[LLVMdev] [LLVM, llc] TypeLegalization, DAGCombining, vectors loading

Rotem, Nadav nadav.rotem at intel.com
Wed Dec 14 00:53:48 PST 2011


I completely agree with you.  The vectorizer (or whoever generates this vector code) should be aware of the target instruction set and decide on the vectorization factor accordingly.  When our vectorizer[1] decides on the vectorization factor, it takes into account the available instruction set, as well as the operations used in the program. 
For example, AVX1 focuses on floating point operations, and vectorizing integer code to VF=8, would generate suboptimal code, because it would require the op legalizer to unpack/pack operations on each 'hole' in the instruction set.  
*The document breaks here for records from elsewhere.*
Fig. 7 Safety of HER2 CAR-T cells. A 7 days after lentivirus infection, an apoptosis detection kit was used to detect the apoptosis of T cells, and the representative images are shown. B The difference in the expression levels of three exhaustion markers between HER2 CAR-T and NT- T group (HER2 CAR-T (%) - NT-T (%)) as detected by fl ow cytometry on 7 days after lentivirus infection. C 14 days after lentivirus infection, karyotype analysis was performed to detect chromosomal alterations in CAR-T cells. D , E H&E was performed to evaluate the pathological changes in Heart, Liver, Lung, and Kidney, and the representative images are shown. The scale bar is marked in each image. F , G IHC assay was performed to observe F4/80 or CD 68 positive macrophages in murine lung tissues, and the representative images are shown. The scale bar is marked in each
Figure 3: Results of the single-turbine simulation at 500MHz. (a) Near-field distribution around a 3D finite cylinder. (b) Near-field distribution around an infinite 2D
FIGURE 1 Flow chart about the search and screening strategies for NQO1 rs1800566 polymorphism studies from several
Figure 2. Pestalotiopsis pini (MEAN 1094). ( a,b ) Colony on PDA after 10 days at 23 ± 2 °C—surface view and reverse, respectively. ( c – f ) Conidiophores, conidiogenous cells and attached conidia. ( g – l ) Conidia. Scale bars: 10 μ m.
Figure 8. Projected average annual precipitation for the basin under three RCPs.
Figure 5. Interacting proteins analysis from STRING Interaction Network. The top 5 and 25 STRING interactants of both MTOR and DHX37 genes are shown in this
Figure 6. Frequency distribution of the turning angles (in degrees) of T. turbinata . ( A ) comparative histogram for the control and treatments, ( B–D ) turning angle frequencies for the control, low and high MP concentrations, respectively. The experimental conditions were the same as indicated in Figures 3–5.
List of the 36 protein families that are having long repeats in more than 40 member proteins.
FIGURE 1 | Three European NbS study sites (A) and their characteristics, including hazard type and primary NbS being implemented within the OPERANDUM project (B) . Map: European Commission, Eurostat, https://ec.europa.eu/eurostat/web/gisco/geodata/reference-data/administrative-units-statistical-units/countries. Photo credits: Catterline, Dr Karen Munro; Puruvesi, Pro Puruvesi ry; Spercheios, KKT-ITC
[1] Intel's OpenCL SDK Vectorizer

-----Original Message-----
From: llvmdev-bounces at cs.uiuc.edu [mailto:llvmdev-bounces at cs.uiuc.edu] On Behalf Of Dan Gohman
Sent: Tuesday, December 13, 2011 23:21
To: Stepan Dyatkovskiy
Cc: llvmdev at cs.uiuc.edu
Subject: Re: [LLVMdev] [LLVM, llc] TypeLegalization, DAGCombining, vectors loading

On Dec 13, 2011, at 11:37 AM, Stepan Dyatkovskiy wrote:

> Please ignore my concurrent post :-) Lets proceed in this branch.
>> do you understand what it means in the non-vector case?
> I'm beginning to understand it now. It means the type that should be in
> abstract VM memory. Isn't it? The main question about MemoryVT is: 
> should it be original always (as it was defined in .ll) or not?
> About vectors with element size less than 8 bits. This topic is 
> interesting for me. I would like to work with it. What is the best place 
> for discussing? llvmdev or bug #1784 (vectors of i1 and vectors x86 long 
> double don't work) ?

I tried to fix PR1784 multiple times. I have since had
some insights which have changed my mind.

<4 x i32> on a machine with <8 x i32> vectors misses out on
50% of the theoretical performance. <8 x i32> on a machine
with only <4 x i32> takes on unneeded code bloat and register
pressure. No amount of heroism in LegalizeTypes can change
this basic situation.

The further you go, either in the conceptual distance
between code and target machine, or in diversity of target
machines, the worse the problem gets.

Also, all of the proposed solutions for fixing exotic
vector types have substantial downsides.

So in addition to asking "why doesn't <2 x i5> work?", it's
also useful to ask "who is producing <2 x i5> values, and
what am I expecting to get out of letting them do that?"